— Start of PROVIDED PASSAGE —

Chrissie: Well, I like to take mushrooms and read about things that are challenging like Manson and the Family and serial killers but in terms of the actual songs I’m usually pretty straight. I’ll come up with an idea, hear a riff or some space in a song that’ll inspire me and then go to Nell and Clare for bass and drum parts.
Clare: We work on the songs together but you’ve got to remember though that we played our first gig with practically no songs.

VICE: Really, how did that work out for you?
Clare: Well, me and Chrissie had decided we liked the idea of being in a band so we had sort of been mentioning to people that we were in a band despite not really having done anything productive.
Chrissie: We knew the people who ran Club Motherfucker though and they liked the idea so gave us a show. Our first practice was our first show! After about two and a half songs we just screamed and jumped off stage. The crowd loved it though.
Nell: After that we began to practice like crazy as we’d all loved it. We just practiced and played out all the time. There’s so many venues and promoters in London that you can play like every night of the year and just from going out all the time before we were ever a band a lot of the promoters were friends who were willing to put us on.

VICE: How’s things outside of London?
Chrissie: We did the whole Test-Icicles tour which was really cool and we’ve played with loads of bands we love: Trencher, Comanechi, ugh…too many to mention!

— End of PROVIDED PASSAGE —
— Start of DATASET ROWS —

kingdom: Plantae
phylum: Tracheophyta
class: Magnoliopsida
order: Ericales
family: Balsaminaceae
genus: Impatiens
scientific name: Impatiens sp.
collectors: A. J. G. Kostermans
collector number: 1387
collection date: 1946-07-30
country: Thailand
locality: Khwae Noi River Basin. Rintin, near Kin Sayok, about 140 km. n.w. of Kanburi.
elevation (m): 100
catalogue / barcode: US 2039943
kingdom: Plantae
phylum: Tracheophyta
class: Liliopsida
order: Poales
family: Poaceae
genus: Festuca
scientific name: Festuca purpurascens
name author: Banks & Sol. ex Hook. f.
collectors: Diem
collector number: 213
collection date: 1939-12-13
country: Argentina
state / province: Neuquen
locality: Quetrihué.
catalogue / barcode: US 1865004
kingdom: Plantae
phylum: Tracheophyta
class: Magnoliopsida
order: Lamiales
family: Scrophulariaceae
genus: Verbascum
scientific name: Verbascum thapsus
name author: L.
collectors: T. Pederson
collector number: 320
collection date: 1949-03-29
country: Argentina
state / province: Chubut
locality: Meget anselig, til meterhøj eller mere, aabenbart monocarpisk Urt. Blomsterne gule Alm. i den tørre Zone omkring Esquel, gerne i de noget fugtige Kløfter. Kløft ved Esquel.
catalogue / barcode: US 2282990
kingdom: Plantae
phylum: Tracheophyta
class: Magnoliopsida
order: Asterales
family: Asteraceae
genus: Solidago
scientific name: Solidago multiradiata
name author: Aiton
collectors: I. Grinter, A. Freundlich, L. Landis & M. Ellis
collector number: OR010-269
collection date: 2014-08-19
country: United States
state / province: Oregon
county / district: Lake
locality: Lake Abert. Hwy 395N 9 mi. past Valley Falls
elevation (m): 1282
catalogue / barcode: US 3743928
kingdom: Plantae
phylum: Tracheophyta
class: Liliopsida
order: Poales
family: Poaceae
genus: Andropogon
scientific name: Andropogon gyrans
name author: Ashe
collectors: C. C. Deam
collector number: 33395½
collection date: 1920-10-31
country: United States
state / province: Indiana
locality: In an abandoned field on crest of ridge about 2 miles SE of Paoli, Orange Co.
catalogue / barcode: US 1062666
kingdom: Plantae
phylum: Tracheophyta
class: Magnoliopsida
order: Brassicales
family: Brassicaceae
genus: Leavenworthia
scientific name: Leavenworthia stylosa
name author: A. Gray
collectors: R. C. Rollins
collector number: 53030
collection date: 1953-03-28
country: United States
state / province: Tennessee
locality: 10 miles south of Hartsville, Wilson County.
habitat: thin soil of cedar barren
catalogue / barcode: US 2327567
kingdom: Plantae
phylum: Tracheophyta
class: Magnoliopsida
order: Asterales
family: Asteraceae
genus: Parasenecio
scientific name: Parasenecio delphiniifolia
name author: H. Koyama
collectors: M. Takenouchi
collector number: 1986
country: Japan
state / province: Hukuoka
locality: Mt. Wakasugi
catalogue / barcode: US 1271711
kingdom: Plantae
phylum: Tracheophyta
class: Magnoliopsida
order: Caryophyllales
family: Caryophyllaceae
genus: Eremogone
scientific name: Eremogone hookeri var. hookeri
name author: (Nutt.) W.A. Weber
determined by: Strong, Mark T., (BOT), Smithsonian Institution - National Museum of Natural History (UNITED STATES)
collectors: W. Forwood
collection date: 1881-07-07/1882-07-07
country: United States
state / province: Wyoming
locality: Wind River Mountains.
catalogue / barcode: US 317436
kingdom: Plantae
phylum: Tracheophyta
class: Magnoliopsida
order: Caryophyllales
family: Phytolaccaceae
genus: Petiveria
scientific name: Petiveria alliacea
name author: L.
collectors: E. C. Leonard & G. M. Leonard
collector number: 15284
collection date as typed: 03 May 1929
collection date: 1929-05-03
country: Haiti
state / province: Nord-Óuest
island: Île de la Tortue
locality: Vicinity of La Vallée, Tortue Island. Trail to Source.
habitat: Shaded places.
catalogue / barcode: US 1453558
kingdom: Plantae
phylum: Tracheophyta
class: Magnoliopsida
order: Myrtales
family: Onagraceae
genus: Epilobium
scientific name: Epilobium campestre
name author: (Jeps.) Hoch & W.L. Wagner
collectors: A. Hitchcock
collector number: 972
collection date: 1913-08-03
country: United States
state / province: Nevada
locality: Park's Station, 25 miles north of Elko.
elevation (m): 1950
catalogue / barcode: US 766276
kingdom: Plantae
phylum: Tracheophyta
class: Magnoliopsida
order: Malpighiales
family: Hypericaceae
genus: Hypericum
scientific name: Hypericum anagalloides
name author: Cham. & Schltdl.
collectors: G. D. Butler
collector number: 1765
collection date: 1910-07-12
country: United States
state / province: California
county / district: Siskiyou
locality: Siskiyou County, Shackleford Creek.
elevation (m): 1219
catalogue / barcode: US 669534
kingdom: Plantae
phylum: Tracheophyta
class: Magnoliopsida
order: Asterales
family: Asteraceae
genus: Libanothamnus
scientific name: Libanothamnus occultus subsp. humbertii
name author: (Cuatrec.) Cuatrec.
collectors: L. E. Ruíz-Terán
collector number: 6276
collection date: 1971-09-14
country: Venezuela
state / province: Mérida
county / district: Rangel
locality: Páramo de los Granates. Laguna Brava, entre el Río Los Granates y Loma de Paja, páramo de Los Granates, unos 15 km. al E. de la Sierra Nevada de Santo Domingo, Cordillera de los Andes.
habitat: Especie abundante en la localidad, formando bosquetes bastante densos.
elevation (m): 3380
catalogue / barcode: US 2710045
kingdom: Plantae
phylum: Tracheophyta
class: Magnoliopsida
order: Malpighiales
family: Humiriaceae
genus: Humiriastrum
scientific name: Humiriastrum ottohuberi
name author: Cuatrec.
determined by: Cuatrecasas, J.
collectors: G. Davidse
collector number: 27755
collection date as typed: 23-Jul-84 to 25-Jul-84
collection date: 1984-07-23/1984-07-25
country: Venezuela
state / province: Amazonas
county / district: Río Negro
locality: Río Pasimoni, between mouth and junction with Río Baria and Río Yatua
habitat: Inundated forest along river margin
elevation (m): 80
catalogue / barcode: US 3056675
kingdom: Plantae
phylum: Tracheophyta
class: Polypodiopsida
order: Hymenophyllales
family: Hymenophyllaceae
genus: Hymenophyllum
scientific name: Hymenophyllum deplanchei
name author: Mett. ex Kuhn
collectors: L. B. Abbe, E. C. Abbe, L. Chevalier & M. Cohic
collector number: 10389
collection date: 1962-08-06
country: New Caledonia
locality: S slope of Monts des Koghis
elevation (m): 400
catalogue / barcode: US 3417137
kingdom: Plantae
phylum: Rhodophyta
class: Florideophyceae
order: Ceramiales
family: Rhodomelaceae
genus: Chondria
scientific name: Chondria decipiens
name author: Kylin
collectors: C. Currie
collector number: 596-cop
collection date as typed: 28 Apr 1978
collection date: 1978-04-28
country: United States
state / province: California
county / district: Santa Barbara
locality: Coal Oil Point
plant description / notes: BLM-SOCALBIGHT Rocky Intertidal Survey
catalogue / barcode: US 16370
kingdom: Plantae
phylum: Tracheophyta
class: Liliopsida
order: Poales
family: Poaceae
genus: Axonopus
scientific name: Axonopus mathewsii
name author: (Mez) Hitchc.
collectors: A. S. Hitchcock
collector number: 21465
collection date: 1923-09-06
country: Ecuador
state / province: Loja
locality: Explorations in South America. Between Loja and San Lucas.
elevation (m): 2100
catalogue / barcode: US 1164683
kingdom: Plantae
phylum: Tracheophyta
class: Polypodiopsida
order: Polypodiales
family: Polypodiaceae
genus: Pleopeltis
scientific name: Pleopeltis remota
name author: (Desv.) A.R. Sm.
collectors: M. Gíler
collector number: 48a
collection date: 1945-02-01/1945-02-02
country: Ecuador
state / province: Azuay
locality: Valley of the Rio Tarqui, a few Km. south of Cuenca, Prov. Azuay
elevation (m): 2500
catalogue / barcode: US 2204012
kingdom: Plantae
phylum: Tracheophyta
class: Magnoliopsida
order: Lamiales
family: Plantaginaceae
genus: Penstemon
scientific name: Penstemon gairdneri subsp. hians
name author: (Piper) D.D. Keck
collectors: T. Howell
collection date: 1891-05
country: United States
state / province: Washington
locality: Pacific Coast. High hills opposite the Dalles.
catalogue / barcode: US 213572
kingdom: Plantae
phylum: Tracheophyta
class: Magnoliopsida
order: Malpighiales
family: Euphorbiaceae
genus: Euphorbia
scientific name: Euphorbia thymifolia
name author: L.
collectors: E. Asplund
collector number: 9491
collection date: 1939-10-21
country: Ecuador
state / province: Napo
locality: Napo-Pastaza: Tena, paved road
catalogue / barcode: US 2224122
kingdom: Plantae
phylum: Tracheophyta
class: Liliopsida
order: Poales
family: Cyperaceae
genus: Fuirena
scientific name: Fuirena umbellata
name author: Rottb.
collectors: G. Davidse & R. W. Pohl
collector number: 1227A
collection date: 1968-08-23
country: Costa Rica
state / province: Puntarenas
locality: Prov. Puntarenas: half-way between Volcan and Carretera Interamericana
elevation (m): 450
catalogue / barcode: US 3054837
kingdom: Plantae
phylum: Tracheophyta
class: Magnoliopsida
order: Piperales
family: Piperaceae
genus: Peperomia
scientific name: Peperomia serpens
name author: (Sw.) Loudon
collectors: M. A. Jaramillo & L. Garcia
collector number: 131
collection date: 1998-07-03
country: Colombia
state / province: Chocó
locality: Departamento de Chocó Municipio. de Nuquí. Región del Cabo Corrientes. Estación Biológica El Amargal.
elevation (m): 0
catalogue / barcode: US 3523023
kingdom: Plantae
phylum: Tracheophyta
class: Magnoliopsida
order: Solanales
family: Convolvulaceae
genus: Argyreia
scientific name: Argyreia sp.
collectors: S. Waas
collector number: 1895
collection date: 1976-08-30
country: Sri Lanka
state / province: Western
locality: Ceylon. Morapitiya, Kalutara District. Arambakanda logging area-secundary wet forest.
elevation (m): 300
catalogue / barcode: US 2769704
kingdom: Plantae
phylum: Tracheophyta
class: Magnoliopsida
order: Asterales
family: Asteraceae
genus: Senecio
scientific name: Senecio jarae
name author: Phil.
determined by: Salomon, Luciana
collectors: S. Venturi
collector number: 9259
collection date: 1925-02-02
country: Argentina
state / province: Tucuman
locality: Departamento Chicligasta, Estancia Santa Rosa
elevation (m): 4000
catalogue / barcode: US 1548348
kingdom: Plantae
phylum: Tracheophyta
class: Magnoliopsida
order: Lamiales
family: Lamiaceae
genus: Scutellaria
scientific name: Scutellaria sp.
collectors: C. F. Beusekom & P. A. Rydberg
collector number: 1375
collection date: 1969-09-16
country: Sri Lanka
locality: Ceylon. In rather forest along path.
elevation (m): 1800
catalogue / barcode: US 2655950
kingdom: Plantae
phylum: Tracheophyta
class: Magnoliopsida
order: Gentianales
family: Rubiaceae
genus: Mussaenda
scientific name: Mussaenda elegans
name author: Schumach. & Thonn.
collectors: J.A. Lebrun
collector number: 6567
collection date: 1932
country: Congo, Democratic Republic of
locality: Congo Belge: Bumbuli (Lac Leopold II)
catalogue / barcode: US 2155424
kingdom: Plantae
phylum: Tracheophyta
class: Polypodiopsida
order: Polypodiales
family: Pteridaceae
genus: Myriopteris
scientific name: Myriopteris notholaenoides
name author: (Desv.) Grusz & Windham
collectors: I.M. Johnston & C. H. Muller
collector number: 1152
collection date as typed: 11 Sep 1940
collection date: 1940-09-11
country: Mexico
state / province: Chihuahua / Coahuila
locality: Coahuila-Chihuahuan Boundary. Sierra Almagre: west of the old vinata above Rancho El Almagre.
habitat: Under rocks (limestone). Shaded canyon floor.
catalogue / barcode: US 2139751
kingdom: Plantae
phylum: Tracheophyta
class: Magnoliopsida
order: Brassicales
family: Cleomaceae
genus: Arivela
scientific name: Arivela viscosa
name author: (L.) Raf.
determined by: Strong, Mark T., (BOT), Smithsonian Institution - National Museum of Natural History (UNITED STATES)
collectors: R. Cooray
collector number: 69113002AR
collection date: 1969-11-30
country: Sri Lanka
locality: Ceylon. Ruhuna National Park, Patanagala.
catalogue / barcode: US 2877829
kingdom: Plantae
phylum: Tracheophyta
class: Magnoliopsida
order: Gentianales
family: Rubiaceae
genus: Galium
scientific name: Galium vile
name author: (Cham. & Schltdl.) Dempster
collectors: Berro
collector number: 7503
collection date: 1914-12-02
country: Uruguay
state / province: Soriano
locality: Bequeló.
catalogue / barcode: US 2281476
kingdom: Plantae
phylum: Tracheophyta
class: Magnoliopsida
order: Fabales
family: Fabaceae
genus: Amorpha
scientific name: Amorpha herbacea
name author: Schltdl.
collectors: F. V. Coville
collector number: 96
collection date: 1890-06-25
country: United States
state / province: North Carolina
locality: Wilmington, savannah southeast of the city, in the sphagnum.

— End of DATASET ROWS —

- **EXERCISE AIM**
Answer these questions from the band interview:
(a) Who does Chrissie go to for bass and drum parts?
(b) Which club gave the band its first show?
(c) Which tour does Chrissie say the band did?

- **THE OUTPUT**
(a) Nell and Clare
(b) Club Motherfucker
(c) The Test-Icicles tour